The gable shed design requires skids or concrete piers for its foundation. The shed could be 7 by 12 feet, with a centrally located front door and windows that are symmetrically placed on both sides. You could increase or decrease the size of your shed, depending on the available space.

The roof is constructed of simple trusses, which can be easily built to make a stable structure. Roofing materials could be asphalt or shingles laid over plywood sheathing and roofing felt or battens.

The skid foundation can be constructed using three 4 x 6 pressure-treated beams set 3 feet apart. Concrete piers must be 6 inches apart along the front and back of the shed. The piers should be covered with 12-foot 2 x 6 boards, preferably pressure-treated, which must be attached with anchors.

To cut the floor frame, start by cutting the rim and floor joists. The rim joists must be cut 7 feet long while the floor joists must be 141 inches long. Lay the floor joists following the rim joists, attaching them with either joist hangers or 16d nails. Place the assembled frame on the 2 x 6 runners and adjust until the frame is level. Make sure the frame is square to the runners and nail them together. Complete the floor with a layer of ¾-inch plywood sheathing.

The walls are constructed independently. Cut the top and bottom plates, including the wall studs using 2 x 4s. Using 10 pieces of 6-foot-long king studs, assemble the frame, making cuts for the door and window openings. Add the headers, cripples and jack studs.
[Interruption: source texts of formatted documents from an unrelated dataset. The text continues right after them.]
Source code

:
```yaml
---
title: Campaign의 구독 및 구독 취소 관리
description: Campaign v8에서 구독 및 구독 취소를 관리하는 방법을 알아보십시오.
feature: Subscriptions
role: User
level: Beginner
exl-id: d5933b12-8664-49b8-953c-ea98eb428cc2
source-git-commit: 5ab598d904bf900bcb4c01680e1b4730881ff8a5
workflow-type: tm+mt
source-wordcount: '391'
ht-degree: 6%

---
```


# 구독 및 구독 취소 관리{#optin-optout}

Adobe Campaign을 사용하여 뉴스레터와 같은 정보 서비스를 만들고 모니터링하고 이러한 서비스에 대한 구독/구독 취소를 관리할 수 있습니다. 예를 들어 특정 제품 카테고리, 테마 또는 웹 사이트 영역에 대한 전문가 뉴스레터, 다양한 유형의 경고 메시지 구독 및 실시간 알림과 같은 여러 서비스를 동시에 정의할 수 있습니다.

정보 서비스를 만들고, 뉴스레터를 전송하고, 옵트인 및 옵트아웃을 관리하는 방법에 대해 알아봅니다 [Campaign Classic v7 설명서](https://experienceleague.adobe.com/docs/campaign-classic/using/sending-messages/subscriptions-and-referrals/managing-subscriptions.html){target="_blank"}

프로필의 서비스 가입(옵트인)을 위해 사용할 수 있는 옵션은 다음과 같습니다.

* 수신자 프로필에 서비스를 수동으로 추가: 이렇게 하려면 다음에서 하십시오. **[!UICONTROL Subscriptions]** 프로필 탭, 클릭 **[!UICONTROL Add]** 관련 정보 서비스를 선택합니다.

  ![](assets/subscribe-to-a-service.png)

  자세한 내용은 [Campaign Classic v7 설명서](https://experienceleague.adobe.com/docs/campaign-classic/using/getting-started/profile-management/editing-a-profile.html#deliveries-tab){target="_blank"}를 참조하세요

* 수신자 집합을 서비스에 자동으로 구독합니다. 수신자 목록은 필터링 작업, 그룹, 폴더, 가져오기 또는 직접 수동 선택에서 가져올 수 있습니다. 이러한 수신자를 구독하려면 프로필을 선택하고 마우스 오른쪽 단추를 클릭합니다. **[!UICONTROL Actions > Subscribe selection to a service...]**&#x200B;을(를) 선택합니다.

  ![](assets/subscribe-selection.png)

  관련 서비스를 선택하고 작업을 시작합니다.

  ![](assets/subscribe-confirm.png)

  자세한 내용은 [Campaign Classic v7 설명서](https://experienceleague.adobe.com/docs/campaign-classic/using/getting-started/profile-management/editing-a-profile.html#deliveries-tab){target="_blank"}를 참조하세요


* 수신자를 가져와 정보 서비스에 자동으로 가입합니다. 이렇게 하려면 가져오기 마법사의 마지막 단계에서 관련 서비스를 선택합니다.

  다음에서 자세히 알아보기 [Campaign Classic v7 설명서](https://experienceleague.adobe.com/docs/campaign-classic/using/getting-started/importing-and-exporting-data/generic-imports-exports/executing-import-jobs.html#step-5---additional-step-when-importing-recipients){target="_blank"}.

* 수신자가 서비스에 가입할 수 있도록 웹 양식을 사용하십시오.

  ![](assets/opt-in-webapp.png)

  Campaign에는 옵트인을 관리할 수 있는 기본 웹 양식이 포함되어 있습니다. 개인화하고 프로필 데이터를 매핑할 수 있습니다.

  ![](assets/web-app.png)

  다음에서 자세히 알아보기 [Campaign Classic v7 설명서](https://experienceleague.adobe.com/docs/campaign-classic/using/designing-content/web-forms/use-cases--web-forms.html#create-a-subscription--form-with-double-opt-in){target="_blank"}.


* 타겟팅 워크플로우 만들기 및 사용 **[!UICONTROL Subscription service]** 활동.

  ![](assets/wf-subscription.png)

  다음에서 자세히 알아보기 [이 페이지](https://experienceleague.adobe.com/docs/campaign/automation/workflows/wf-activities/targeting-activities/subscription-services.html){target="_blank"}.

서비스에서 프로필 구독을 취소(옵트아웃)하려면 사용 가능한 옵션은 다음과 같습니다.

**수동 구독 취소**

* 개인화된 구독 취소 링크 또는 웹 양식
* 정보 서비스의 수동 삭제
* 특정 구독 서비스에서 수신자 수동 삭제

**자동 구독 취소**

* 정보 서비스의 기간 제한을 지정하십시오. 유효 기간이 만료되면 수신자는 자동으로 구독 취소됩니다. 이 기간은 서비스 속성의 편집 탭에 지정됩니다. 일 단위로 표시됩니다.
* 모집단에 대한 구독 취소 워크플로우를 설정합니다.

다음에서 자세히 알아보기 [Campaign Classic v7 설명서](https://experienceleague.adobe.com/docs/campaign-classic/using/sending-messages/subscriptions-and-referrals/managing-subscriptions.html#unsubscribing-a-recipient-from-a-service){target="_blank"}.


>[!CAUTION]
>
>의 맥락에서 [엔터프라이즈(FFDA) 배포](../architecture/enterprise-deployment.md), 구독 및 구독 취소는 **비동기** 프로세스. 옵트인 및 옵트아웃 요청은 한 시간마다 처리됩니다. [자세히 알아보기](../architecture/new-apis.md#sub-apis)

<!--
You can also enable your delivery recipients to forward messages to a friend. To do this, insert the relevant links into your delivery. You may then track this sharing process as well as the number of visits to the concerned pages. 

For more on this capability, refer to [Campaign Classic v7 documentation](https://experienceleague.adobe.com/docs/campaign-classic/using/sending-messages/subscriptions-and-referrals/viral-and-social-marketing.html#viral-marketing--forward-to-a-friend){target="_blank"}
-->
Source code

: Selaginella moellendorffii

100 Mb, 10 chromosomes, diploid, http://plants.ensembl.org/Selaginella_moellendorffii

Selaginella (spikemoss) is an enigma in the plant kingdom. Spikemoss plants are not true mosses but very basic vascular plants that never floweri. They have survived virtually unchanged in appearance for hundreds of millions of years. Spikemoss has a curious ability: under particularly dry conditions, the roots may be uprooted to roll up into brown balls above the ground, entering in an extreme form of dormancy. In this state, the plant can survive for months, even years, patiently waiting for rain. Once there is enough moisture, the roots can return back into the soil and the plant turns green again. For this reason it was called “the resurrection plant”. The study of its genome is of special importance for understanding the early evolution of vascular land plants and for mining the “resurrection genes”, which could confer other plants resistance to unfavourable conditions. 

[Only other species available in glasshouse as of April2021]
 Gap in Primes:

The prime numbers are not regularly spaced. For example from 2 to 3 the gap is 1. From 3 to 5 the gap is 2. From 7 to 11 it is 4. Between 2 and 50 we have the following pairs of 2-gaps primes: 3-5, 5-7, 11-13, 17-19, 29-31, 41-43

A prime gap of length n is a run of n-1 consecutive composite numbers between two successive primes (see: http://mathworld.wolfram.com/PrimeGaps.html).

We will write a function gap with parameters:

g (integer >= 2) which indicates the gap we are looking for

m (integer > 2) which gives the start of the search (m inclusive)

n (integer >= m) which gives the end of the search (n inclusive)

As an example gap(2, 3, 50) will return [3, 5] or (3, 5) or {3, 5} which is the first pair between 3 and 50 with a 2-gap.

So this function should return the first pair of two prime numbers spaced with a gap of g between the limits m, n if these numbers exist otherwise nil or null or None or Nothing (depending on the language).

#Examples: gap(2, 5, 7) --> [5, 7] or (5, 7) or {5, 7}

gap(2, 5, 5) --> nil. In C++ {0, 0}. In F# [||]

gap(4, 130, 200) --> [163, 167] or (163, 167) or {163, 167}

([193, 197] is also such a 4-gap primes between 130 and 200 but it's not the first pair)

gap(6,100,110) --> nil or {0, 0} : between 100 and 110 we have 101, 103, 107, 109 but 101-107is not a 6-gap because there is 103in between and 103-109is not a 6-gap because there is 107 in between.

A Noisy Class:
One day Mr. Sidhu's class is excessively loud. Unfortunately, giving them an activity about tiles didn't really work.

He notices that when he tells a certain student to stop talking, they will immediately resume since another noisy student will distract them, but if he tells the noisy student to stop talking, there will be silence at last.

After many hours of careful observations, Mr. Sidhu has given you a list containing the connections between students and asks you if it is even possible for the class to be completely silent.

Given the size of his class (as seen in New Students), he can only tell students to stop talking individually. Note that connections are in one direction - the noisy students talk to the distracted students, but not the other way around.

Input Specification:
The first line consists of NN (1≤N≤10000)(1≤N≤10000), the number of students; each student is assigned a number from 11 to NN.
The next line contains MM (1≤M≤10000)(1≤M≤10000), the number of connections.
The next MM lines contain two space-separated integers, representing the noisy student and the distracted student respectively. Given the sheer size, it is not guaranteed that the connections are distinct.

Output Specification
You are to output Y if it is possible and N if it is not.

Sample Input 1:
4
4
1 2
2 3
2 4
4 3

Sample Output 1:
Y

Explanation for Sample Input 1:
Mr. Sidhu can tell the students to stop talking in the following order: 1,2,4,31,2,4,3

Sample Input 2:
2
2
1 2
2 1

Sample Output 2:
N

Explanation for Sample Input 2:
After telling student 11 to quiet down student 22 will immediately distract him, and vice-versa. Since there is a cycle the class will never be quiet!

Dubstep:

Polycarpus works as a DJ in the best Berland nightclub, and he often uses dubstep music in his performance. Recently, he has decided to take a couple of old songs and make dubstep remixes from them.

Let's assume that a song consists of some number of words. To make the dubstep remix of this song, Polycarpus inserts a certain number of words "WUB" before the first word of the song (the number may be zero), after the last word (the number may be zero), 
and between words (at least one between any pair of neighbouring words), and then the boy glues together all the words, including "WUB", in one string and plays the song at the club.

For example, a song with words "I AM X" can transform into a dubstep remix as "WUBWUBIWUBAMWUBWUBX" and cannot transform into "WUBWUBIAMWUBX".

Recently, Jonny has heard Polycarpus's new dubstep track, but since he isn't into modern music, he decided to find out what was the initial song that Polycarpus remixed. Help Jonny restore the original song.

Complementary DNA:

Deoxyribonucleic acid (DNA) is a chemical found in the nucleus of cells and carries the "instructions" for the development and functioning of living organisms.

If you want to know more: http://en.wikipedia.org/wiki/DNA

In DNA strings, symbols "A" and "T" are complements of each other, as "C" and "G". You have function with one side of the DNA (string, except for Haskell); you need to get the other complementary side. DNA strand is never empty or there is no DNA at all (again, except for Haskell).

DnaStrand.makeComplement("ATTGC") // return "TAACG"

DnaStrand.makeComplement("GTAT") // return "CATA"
Raise the first wall and drive 3-inch screws onto the bottom plate, then brace it in place. Repeat the procedure with the three other walls. Then mark the location for the roof trusses on the double top plates.

The roof framing requires seven trusses evenly spaced at 24 inches, each truss made of 8-foot long ceiling joist. It also requires two rafters that meet a 21-inch truss support, held together by 5/8-inch plywood gusset. Attach each of the end trusses to the double plates and allow them to hang equally on the front and back. Position the other trusses on the double plates so they are aligned with the end trusses. Attach them.

Use 5/8-inch plywood sheathing to cover the trusses. Then lay on 15-pound roofing felt. Install the ridge cap shingles. Finish the walls with channel siding. Install the windows and hang the door. Your gable shed is ready.